[Source records]

"""

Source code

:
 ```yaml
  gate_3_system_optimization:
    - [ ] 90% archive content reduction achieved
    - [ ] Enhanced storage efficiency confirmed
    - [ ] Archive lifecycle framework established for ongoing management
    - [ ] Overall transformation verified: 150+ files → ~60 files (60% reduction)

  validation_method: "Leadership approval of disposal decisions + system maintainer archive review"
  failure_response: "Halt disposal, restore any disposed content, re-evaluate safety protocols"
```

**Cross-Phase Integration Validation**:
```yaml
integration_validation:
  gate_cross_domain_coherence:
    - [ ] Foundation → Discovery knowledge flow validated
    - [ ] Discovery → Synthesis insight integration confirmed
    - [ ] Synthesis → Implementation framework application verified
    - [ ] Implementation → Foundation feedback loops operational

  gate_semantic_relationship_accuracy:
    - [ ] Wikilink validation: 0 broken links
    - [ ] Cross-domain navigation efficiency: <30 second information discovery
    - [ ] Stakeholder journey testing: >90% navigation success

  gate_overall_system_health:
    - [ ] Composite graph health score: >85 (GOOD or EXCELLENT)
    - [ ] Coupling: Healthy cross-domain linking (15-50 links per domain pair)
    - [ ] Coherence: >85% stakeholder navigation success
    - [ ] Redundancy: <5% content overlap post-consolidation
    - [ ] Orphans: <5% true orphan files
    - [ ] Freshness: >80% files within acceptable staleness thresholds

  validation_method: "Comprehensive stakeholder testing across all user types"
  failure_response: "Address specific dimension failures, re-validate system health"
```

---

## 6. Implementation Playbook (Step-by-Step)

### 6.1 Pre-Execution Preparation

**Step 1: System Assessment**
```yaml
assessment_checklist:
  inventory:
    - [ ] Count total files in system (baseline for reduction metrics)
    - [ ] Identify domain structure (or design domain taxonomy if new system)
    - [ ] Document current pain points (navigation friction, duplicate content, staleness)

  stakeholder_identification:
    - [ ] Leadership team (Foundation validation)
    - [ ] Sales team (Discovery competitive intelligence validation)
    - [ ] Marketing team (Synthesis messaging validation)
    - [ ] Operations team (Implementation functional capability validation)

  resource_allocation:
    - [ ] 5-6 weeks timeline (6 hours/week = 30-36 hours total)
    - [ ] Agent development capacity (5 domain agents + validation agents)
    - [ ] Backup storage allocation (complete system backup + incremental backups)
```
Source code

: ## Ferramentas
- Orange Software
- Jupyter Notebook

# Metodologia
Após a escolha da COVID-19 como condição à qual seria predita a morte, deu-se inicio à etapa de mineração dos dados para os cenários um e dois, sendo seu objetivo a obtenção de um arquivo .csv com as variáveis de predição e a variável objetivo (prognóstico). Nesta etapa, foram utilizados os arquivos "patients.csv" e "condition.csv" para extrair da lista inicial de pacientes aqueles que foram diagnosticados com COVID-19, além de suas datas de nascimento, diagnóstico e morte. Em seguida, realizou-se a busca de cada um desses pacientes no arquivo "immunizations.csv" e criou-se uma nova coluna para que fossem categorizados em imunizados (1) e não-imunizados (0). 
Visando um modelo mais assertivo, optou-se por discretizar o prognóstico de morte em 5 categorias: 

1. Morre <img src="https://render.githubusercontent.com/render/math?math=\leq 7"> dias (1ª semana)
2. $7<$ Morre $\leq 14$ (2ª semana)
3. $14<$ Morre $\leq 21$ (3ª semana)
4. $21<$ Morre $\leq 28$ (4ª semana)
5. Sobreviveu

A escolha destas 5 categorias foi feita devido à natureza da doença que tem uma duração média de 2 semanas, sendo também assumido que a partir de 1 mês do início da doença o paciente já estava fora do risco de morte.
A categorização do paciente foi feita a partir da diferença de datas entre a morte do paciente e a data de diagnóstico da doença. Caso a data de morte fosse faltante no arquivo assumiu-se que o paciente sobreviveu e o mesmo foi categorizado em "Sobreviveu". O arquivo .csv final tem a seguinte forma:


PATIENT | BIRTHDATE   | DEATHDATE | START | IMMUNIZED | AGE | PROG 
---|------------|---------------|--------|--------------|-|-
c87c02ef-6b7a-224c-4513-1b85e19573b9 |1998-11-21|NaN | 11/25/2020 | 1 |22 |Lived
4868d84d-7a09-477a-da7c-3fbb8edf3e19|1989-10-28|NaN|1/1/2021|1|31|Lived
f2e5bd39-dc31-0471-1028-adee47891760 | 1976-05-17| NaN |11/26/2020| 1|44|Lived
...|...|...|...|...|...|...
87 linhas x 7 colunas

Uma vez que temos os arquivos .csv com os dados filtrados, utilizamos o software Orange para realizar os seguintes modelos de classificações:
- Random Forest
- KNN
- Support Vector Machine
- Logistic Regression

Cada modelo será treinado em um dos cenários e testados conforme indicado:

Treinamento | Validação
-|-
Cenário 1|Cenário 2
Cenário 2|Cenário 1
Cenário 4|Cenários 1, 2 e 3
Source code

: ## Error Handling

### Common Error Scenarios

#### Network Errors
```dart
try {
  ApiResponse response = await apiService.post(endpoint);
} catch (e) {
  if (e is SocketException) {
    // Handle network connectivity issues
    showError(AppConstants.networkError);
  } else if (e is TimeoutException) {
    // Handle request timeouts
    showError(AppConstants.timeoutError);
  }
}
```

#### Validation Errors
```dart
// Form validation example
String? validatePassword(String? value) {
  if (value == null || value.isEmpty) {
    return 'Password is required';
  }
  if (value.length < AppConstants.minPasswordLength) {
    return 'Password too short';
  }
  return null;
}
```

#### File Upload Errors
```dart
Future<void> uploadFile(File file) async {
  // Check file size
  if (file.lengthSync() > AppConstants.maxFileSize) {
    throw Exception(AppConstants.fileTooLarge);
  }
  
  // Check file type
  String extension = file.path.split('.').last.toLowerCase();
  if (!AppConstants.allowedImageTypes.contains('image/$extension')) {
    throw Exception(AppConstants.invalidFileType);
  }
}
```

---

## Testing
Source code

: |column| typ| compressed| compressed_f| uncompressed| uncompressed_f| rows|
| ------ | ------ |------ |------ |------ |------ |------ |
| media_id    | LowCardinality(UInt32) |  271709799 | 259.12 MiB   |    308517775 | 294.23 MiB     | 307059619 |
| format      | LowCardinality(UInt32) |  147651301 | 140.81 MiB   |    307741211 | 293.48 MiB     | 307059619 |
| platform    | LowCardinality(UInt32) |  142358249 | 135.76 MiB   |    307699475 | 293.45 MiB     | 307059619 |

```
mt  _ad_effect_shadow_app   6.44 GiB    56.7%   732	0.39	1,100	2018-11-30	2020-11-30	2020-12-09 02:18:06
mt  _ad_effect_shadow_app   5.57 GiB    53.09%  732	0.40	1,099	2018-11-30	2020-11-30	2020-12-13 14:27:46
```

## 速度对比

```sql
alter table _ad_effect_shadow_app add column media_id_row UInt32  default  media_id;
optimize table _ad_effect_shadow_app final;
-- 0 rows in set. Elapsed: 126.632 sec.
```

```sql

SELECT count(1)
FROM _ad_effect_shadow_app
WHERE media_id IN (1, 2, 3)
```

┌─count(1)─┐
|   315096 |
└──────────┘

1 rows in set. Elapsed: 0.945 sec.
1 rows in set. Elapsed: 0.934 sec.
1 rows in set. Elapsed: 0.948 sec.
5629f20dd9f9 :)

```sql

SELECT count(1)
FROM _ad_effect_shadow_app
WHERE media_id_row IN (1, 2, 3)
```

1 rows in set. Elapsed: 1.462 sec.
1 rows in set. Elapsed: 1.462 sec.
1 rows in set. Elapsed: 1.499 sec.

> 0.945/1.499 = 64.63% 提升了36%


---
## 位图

"""

● **Problem to work on**
Every line that contains "final" should be copied out of the data.

● **Answer for the task**
A categorização do paciente foi feita a partir da diferença de datas entre a morte do paciente e a data de diagnóstico da doença. Caso a data de morte fosse faltante no arquivo assumiu-se que o paciente sobreviveu e o mesmo foi categorizado em "Sobreviveu". O arquivo .csv final tem a seguinte forma:
optimize table _ad_effect_shadow_app final;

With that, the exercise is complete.